Isso envolve, naturalmente, a prioridade que se dê a uns e outros projetos. À seleção do que é mais urgente e daquilo que possa ser descartado. Cartas de amor e desejo, por exemplo, falam de histórias essencialmente pessoais – embora possam revelar algo mais quando foram escritas ou recebidas por pessoas públicas. E em tempos em que o entre público e privado mais atiçam curiosidade do que se separam num acerto com a privacidade, acabam provocando mais atenção do que talvez justifiquem Documentos formais de balanços financeiros, no outro extremo, embora pareçam simples exercício de entradas e saídas, podem ser reveladores dos movimentos políticos e da manipulação social. Mas raramente são objeto do interesse devido, porque manuseá-los exige conhecimento prévio e muita paciência, entre tantos outros requisitos.

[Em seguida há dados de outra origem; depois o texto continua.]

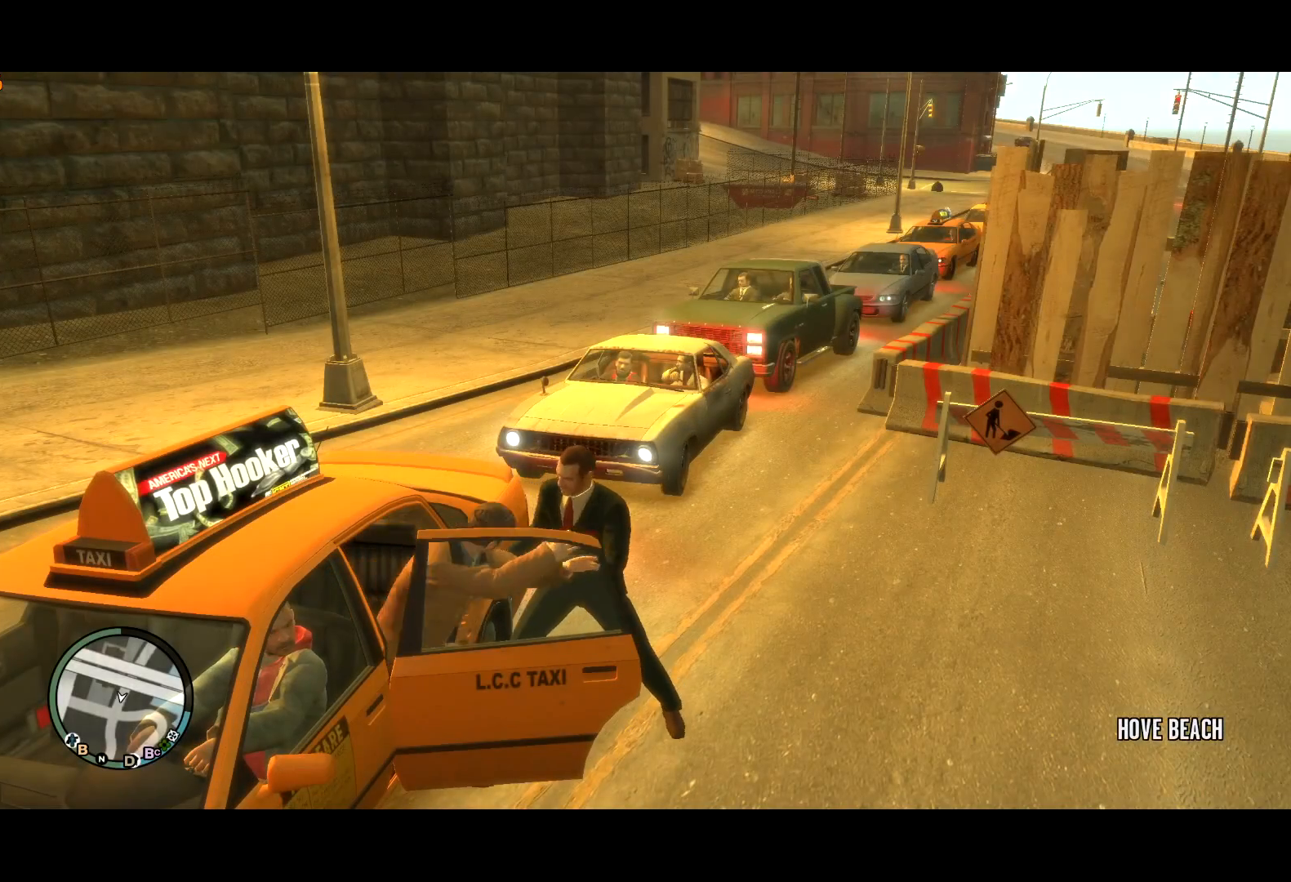
{"keys": ["escape", "return"], "mouse": [], "events": []}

Penso em tudo isso e no quanto é difícil conduzir adequadamente movimentos de preservação – que tem inclusive movimentado Piracicaba nos últimos meses, dada inclusive a ameaça de encerramento das atividades do Centro Cultural Martha Watts, efetivamente um patrimônio de memória coletiva – ao terminar de ler o livro “Cartas de Paris – notícias do Brasil”, de Eduardo Muylaert, que foi secretário da Justiça e Segurança de São Paulo no governo Franco Montoro. 50 anos depois de serem trocadas, quando Muylaert ainda era um estudante de graduação em Direito em Paris, as cartas familiares e de amigos, ainda preservadas quase que por acaso, foram reunidas dentro de uma lógica impecável de poderem explicar determinado período da ditadura militar. Sem se constituir em livro de memórias ou de história, a publicação acerta no tom, especialmente pelas explicações que o autor dá a fatos que sem elas não poderiam ser entendidos pelo leitor, complementando-se o que está nas cartas. Especialmente aquelas escritas pelo avô, que em pleno período de censura e cuidados com os militares, consegue vazar em seus relatos o que acontecia no Brasil. E não apenas no governo e na política, mas até no futebol.

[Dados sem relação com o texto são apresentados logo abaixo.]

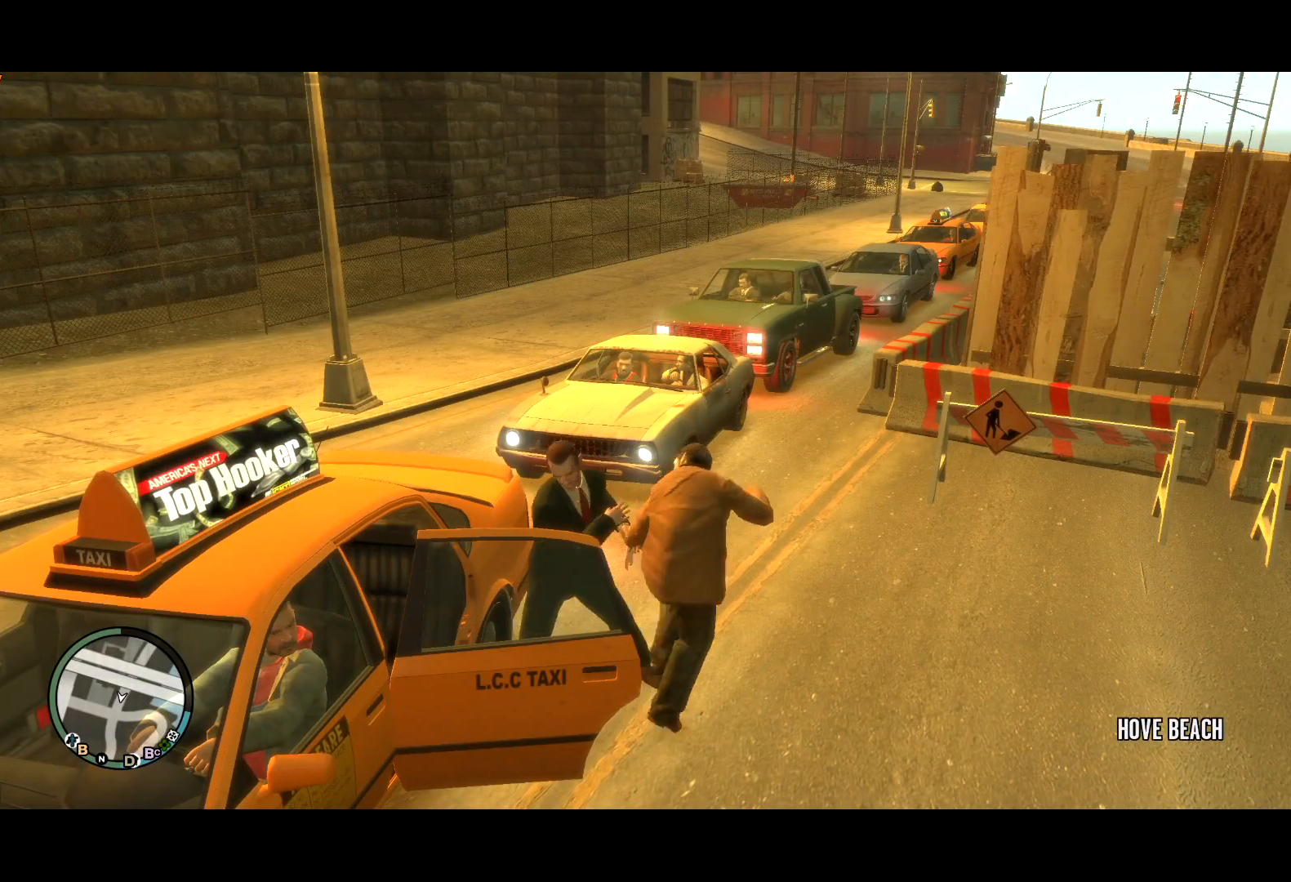
{"keys": ["escape", "return"], "mouse": [], "events": []}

Preservação de documentos, de informações, de fotos, só tem sentido nesta perspectiva. Quando o que há de pessoal possa se fazer instrumento para entendimento do macro e não apenas de um universo pessoal específico. Isso demanda, mais do que apenas locais e condições de preservação, profissionais que percebam essa dimensão, que se envolvam em identificações, acréscimos, análises. Do contrário torna-se apenas esforço perdido para encher arquivos, estantes e espaços que um dia, inevitavelmente, acabarão sendo esvaziados por gerações futuras, incapazes de entender porque tudo aquilo mobilizou tanta gente e tanto esforço. Se não forem perdidos, antes, pelo efeito do pó, das traças, do desgaste do tempo, porque pouco interessaram a um grupo maior do que os poucos pesquisadores que continuam em busca de histórias que por vezes não passam de pequenas estórias.


Beatriz Vicentini é jornalista.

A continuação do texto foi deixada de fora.